Im Briefständer hier auf der Ablage spielt er mit den gefächerten Ebenen, bringt er skulpturale Objektbezüge zum Verschwinden und spielt so mit diesen Trägern der Erinnerungen. Der Silbersockel am hinteren Ende der Ablage schien Andreas Hauer wohl zu stabil, er musste ihn bearbeiten, so etwas wie sprengen; womit er dieses destruktive Element, die Spur zerstörend einbringt, die jetzt im Objekt erhalten bleibt. Der Künstler hat sieben Jahre lang in Graz Schmuckdesign studiert. Was ist die Faszination dieser Objekte? Es sind Fundstücke allesamt.

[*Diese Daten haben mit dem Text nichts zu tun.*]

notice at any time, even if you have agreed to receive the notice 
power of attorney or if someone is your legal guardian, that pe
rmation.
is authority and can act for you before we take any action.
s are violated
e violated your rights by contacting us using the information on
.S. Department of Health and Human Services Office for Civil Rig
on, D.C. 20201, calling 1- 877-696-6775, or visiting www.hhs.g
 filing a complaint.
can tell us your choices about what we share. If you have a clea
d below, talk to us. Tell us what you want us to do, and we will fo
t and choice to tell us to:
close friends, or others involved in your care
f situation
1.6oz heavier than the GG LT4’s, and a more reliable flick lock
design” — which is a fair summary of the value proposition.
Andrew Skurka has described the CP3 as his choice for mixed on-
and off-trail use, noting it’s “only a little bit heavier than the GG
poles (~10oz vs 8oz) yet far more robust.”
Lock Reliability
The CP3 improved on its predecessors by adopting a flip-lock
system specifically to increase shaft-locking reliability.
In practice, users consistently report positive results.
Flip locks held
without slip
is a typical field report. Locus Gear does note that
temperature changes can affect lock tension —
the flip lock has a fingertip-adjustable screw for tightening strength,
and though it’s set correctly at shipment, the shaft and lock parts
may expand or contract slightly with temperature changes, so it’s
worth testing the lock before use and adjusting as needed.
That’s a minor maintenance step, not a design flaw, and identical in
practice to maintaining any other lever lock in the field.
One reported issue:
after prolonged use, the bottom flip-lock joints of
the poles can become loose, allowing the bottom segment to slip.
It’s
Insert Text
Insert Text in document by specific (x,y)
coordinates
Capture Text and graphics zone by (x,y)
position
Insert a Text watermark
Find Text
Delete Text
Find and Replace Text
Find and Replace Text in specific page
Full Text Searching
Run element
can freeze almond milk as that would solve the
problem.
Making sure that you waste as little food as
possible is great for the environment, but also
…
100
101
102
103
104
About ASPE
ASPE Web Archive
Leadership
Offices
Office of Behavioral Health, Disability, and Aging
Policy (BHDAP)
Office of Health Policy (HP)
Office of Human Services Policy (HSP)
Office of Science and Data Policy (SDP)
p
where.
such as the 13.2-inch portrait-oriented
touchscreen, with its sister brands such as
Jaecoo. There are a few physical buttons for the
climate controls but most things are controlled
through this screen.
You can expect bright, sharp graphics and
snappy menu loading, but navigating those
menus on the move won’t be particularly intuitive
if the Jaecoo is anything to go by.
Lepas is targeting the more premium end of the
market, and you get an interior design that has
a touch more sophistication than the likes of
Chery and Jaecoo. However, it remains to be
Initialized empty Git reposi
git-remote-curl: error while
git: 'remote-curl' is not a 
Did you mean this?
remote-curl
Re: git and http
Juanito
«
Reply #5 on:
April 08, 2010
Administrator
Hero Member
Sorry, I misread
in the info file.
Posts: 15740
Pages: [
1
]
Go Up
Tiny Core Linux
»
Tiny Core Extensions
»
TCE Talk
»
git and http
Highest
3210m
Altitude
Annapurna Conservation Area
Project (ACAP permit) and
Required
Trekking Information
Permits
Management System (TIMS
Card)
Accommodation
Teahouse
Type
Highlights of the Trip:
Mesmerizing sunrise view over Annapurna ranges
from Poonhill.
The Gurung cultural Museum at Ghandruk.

Transformierte Fundstücke, in denen er mit unseren Ideen spielt, mit Horizonten, mit transformierten Linien.

Vom Augenblick zur Autobahn

Die Linie. Wie der Punkt, der ein Augenblick ist, eigentlich, öffnet die Linie ein weites Feld für assoziative Recherche. In der Kunst taucht sie ebenso auf wie in der Literatur, als poetologisches bzw. metatextuelles Statement und Antistatement. Franz Kafka war ein leidenschaftlicher Zeichner, der ein starkes Interesse für die Linie hatte. Die ungewöhnlich häufige Präsenz von Bildern von verschiedenstem Ursprung, wie sie in seinen fiktionalen Texten auftauchen, belegt dies eindringlich. Felice Bauer hat er den Briefen manchmal Zeichnungen beigelegt. Mit seinen Linien, mit seinen Zeichnungen hat er für die Texte eine Art innere Ikonographie geschaffen, was uns erlaubt vom bildhaften Denken bzw. vom Bilddenken in seinen Texten zu sprechen. Kafka selbst hat an der Prager Universität ab 1901 bis 1905 mehrere Semester Kunstgeschichte studiert. An einen anderen Autor wäre in diesem Kontext zu erinnern: Robert Blauhut, Auf der Autobahn aussteigen wollen (in: R. B.: Sprachminiaturen über Vorarlberg, Bregenz, 1977). „Die Autobahn ist nicht in Frage gestellt. Aber sie stellt Fragen, sie ist zu gerade, um noch Raum für das Ungewisse zu lassen, um Sternschnuppen zu suchen, auch wenn man aussteigt, weil man das nicht erfahren kann. Wer Sternschnuppen sucht, der muß sie außerhalb der Geraden suchen, links oder rechts von der Autobahn, man darf da die Gerade nicht mehr wollen, welche die kürzeste Verbindung zwischen zwei Punkten darstellt, man muß ins Ried, welches rechts und links von der Autobahn liegt und in dem schon der Nebel liegt.“

Veronika Hauers sechsteilige Serie Spectator & Artist – in der sie unter anderem dieses bereits erwähnte Textfragment einbaut „we had met only a couple of times“ (before) – bleibt der gesamte Zyklus fragmentarisch. Die Künstlerin changiert die Rollen der Figuren, lässt sie ineinander übergehen, fast ineinander verschwimmen, wie bei Kandinsky; lässt sie miteinander sprechen, mitunter dreihändig, wobei sich im Dialog alles um die räumlich symbolische Bedeutung der Linie dreht. Dabei könnte die eine Figur jeweils die andere sein. Und umgekehrt.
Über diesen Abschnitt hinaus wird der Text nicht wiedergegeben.